Yang menbuat Jono Haris frustrasi, kata-kata suci di dindingnya tidak berarti banyak bagi teman atau saudara yang mengunjunginya. Bukannya menerima nasihatnya, mereka bahkan menunjukkan belas kasihan atas pandangan pesimisnya. Ini yang membuatnya kesal dan dia sering sekali tidak bisa tidur karenanya. Satu-satunya kesenangan yang dia miliki dalam kesengsaraan karena tidak dianggapnya serius adalah sebuah buku kecil yang aneh yang dia sembunyikan di bawah kasurnya dengan kata-kata yang tertulis di sampulnya: "Sudah kubilang."
Dalam buku itu, Jono Haris selalu menulis bahwa dia benar. Ketika teman lamanya bangkrut, dia tidak terkejut. Ketika saudara laki-lakinya yang ditipu istrinya, menceraikannya, akhirnya membayar tunjangan anak, dia tertawa kecil. Ketika keponakannya menabrakkan mobilnya, dia tidak bisa menahan diri untuk tidak mengucapkan kata-kata ajaib yang dengan kuat menegaskan cara hidupnya: "Sudah kubilang."
Hari-hari setelah dia mendengar tentang tragedi yang sudah dia prediksi, Jono Haris benar-benar menikmati kecoa merayap di langit-langitnya dan bau kotoran busuk. Itu sekali lagi menegaskan bahwa dunia memang mimpi buruk dan bahwa membuat keputusan yang tepat untuk meninggalkannya dengan penuh semangat.
Melihat dindingnya yang berharga dia bergumam, "Sekelompok orang bodoh. Jika mereka tahu apa yang aku ketahui, mereka tidak akan hidup begitu berbahaya. Setidaknya aku aman di sini, terasing dari kebodohan mereka."
Pada suatu hari, Jono Haris menerima surat dari saudara perempuannya. Bahkan sebelum membukanya, dia sudah tahu bahwa itu akan berisi berita buruk. Namun, itu tidak seperti yang dia harapkan.
Dari kota berjuluk mutiara dari timur, saudara perempuannya menulis kepadanya bahwa penyakit demam tifoid merebak di tempat saudaranya itu bekerja.
"Tifus?" Jono Haris mengerenyutkan kening. Dia dengan cepat melihat keluar jendelanya, dan melihat ke bawah, orang-orang lewat memakai masker wajah dan polisi berpatroli di jalan.
Jono Haris mengetahui bahwa penyakit tifus ditularkan oleh bakteri salmonella yang dibawa kecoa dan menyebabkan demam tifoid diikuti paru-paru berisi nanah hingga tidak bisa bernapas lagi dan mati. Segera dia melihat lubang hitam di langit-langit. Dia mulai memasang perangkap kecoa di semua sudut ruangan apartemennya. Meskipun membunuh banyak kecoa, dia tidak dapat memusnahkan seluruh sarangnya.

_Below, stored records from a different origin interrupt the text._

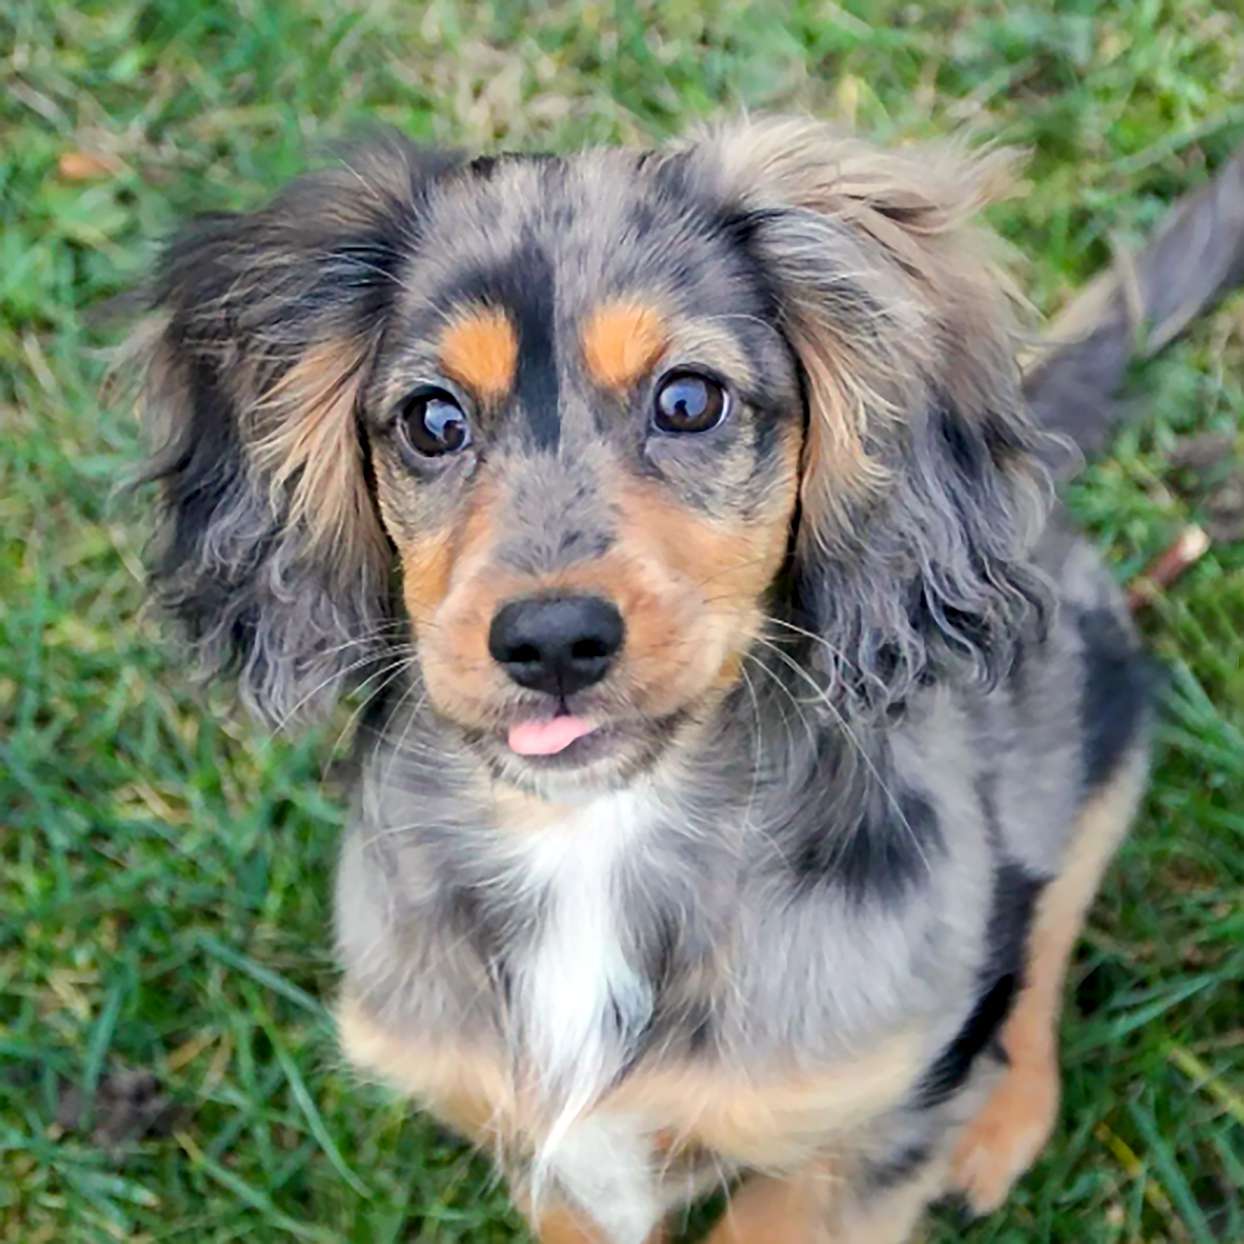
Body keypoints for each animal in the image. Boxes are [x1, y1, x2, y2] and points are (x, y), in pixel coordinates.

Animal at [126, 118, 1234, 1244]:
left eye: (689, 400)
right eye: (432, 420)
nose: (551, 640)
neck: (588, 837)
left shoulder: (857, 1135)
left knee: (1044, 929)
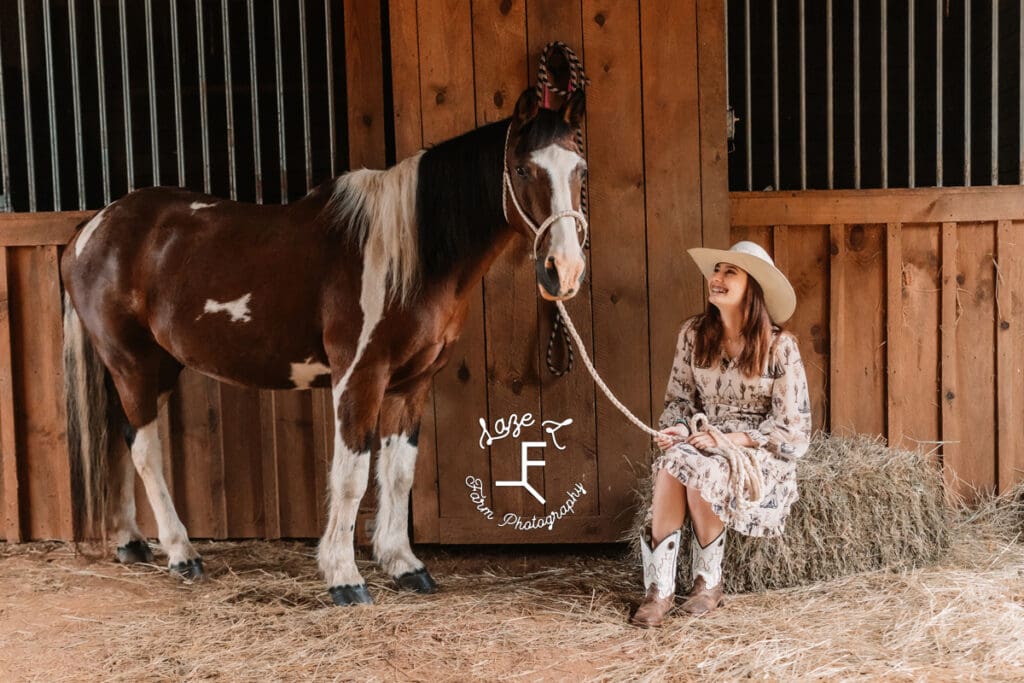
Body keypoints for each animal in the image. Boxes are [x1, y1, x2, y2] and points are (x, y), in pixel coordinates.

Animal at [61, 88, 593, 606]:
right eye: (522, 169)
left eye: (580, 169)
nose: (563, 271)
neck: (407, 257)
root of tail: (92, 228)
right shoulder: (359, 378)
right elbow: (352, 476)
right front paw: (344, 578)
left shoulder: (412, 384)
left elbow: (399, 473)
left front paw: (404, 565)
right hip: (132, 363)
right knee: (145, 451)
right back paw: (181, 554)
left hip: (154, 366)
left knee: (120, 438)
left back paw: (132, 543)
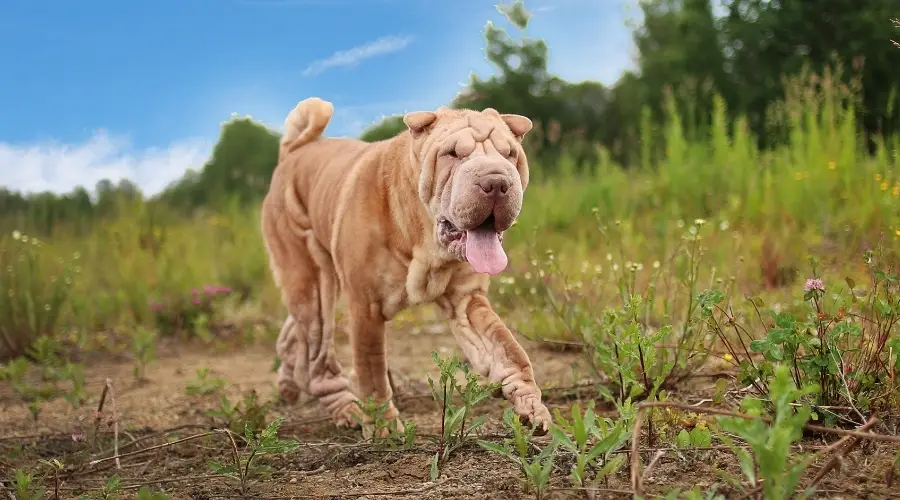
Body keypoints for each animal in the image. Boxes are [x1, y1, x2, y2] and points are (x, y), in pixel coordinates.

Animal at [260, 96, 552, 434]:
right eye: (452, 154)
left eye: (509, 154)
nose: (496, 181)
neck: (421, 233)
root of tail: (292, 152)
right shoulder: (365, 307)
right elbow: (371, 368)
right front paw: (383, 426)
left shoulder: (467, 300)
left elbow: (507, 348)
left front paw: (531, 403)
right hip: (312, 281)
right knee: (317, 352)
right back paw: (345, 408)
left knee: (296, 337)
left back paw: (289, 385)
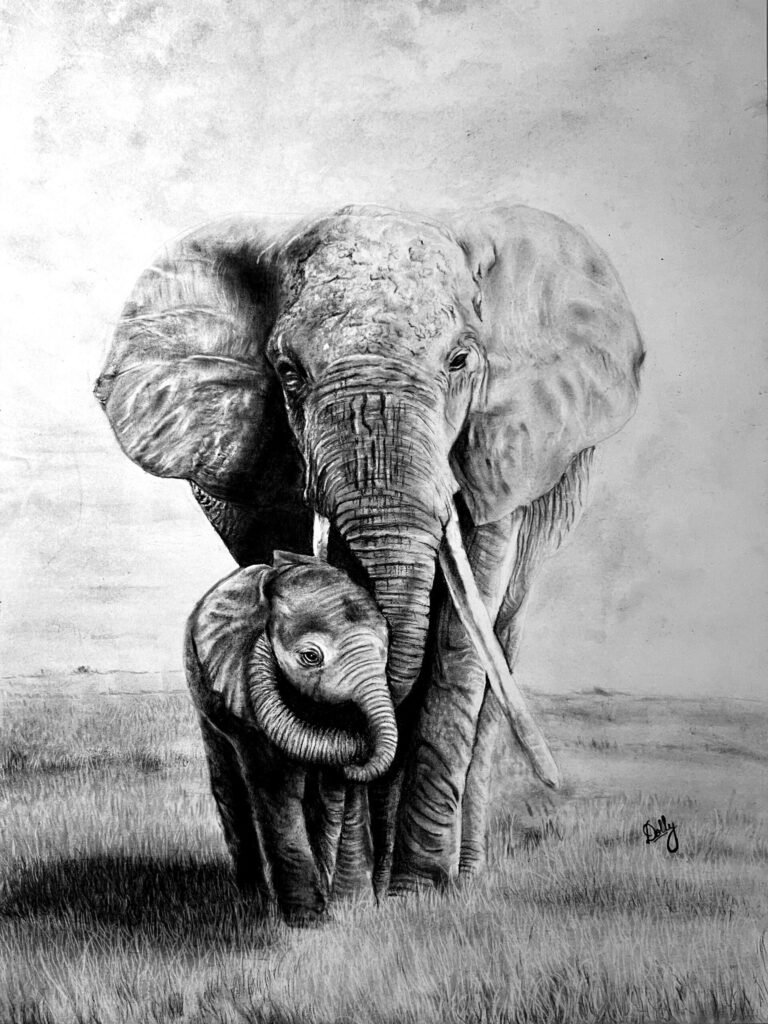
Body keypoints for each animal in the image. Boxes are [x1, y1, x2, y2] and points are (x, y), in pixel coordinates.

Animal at [185, 550, 395, 921]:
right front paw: (306, 921)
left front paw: (354, 912)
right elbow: (277, 787)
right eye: (310, 657)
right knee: (228, 782)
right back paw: (251, 901)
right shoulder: (242, 689)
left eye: (386, 649)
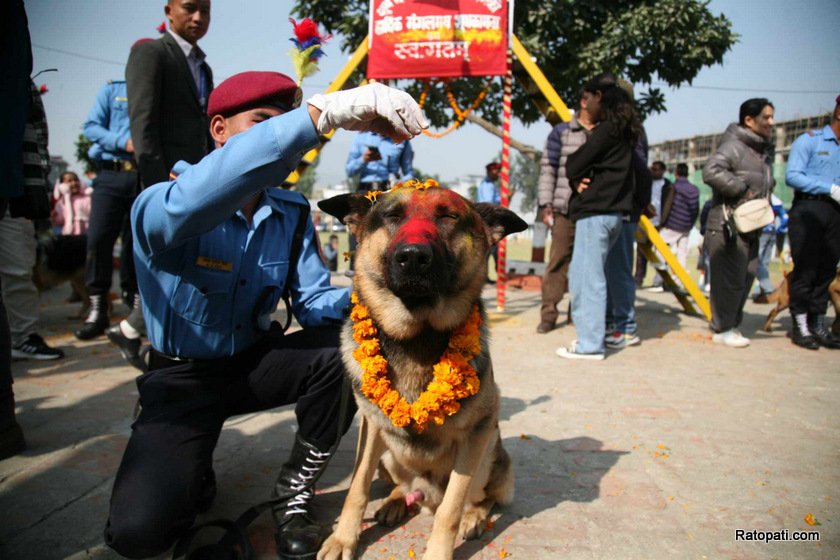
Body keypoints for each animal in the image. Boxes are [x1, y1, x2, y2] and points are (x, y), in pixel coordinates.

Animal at [318, 184, 528, 560]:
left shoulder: (478, 431)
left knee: (478, 497)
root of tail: (425, 493)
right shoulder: (370, 427)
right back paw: (396, 501)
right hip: (389, 455)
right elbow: (356, 488)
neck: (416, 335)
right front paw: (344, 538)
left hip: (486, 454)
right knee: (404, 487)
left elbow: (450, 509)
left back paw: (473, 516)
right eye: (392, 215)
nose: (413, 256)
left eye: (449, 216)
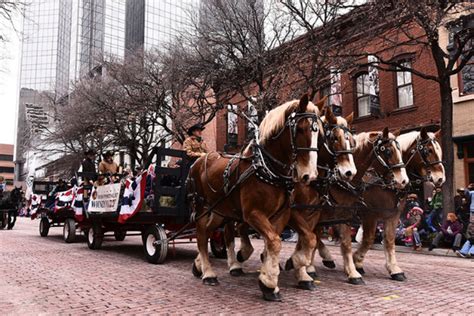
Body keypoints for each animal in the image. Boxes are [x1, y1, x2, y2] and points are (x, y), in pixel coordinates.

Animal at [314, 128, 444, 282]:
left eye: (439, 150)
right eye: (428, 150)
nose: (441, 178)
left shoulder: (393, 214)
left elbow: (389, 240)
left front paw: (394, 269)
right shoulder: (369, 214)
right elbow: (368, 239)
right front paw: (357, 262)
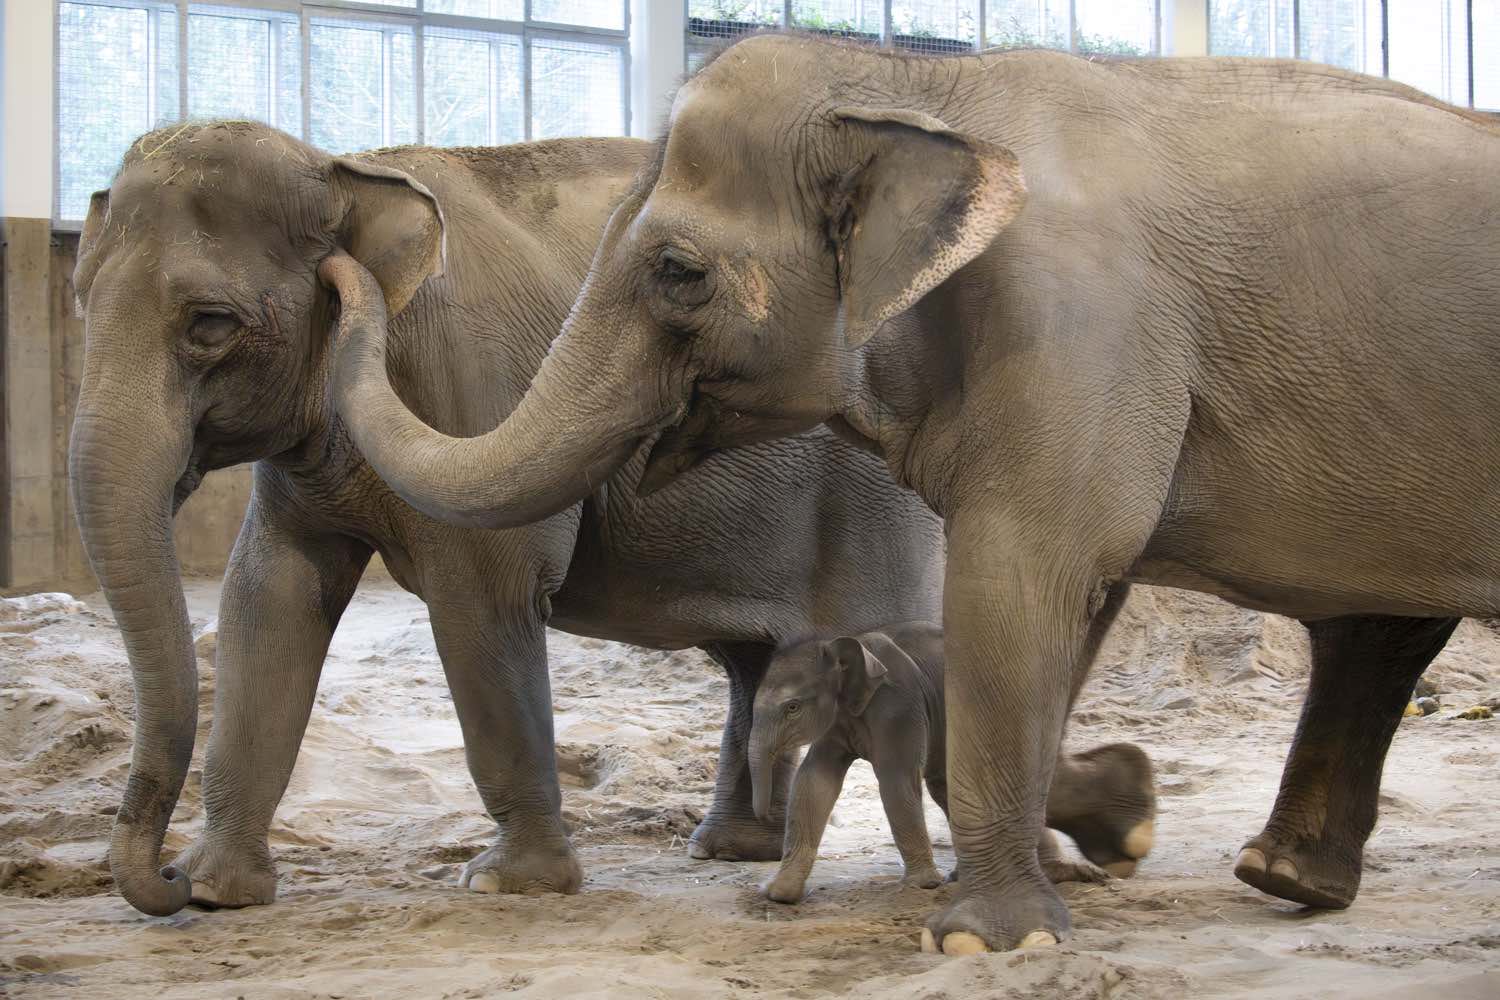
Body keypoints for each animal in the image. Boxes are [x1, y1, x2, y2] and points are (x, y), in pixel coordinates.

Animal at [748, 622, 1151, 904]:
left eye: (792, 707)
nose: (764, 815)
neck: (849, 642)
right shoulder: (838, 721)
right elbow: (815, 782)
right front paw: (778, 893)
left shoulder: (900, 706)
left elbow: (896, 780)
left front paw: (922, 886)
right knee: (953, 787)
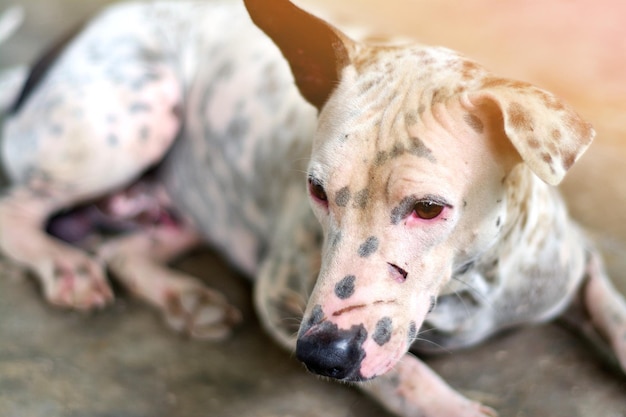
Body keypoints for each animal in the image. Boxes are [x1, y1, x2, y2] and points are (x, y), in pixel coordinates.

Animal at [1, 0, 624, 414]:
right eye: (317, 190)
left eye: (429, 208)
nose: (323, 355)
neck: (469, 285)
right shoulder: (280, 297)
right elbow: (407, 376)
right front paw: (452, 405)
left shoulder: (577, 262)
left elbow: (612, 309)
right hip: (138, 115)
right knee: (19, 210)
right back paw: (64, 265)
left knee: (124, 250)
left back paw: (183, 297)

Beberapa hari kemudian, Jono Haris bangun di pagi hari dengan demam yang melemahkannya, tetapi dia masih bisa bergerak. Selama dua hari, demamnya makin parah seperti melumpuhkan tulangnya. Napasnya pendek dan berat. Dia melihat ke dindingnya dan berteriak: "Kamu berbohong padaku! Kamu bilang aku aman di sini!"
Jono Haris berdoa memohon pertunjuk, tetapi dijawab dengan diam. Tidak lama kemudian dia tertidur, lalu bermimpi dengan jelas tentang bagaimana dia berjalan ke luar, melintasi jalan kota, melewati tanggul menuju pantai. Ketika dia bangun, matahari bersinar melalui jendela di kamarnya. Daun jendelanya terbuka lebar. Dia merasakan angin lembut datang dan dia mendengar suara burung camar.
Yang membuatnya takut, dia menemukan bahwa "tembok pengetahuan" yang berharga itu kosong. Tidak ada satu kata yang tersisa. Dahinya mulai berkeringat karena demam. Ketika dia bangkit dan melihat melalui jendela kamar, burung camar terbang berputar-putar dan dia melihat pemandangan pantai. Apakah dia mengigau?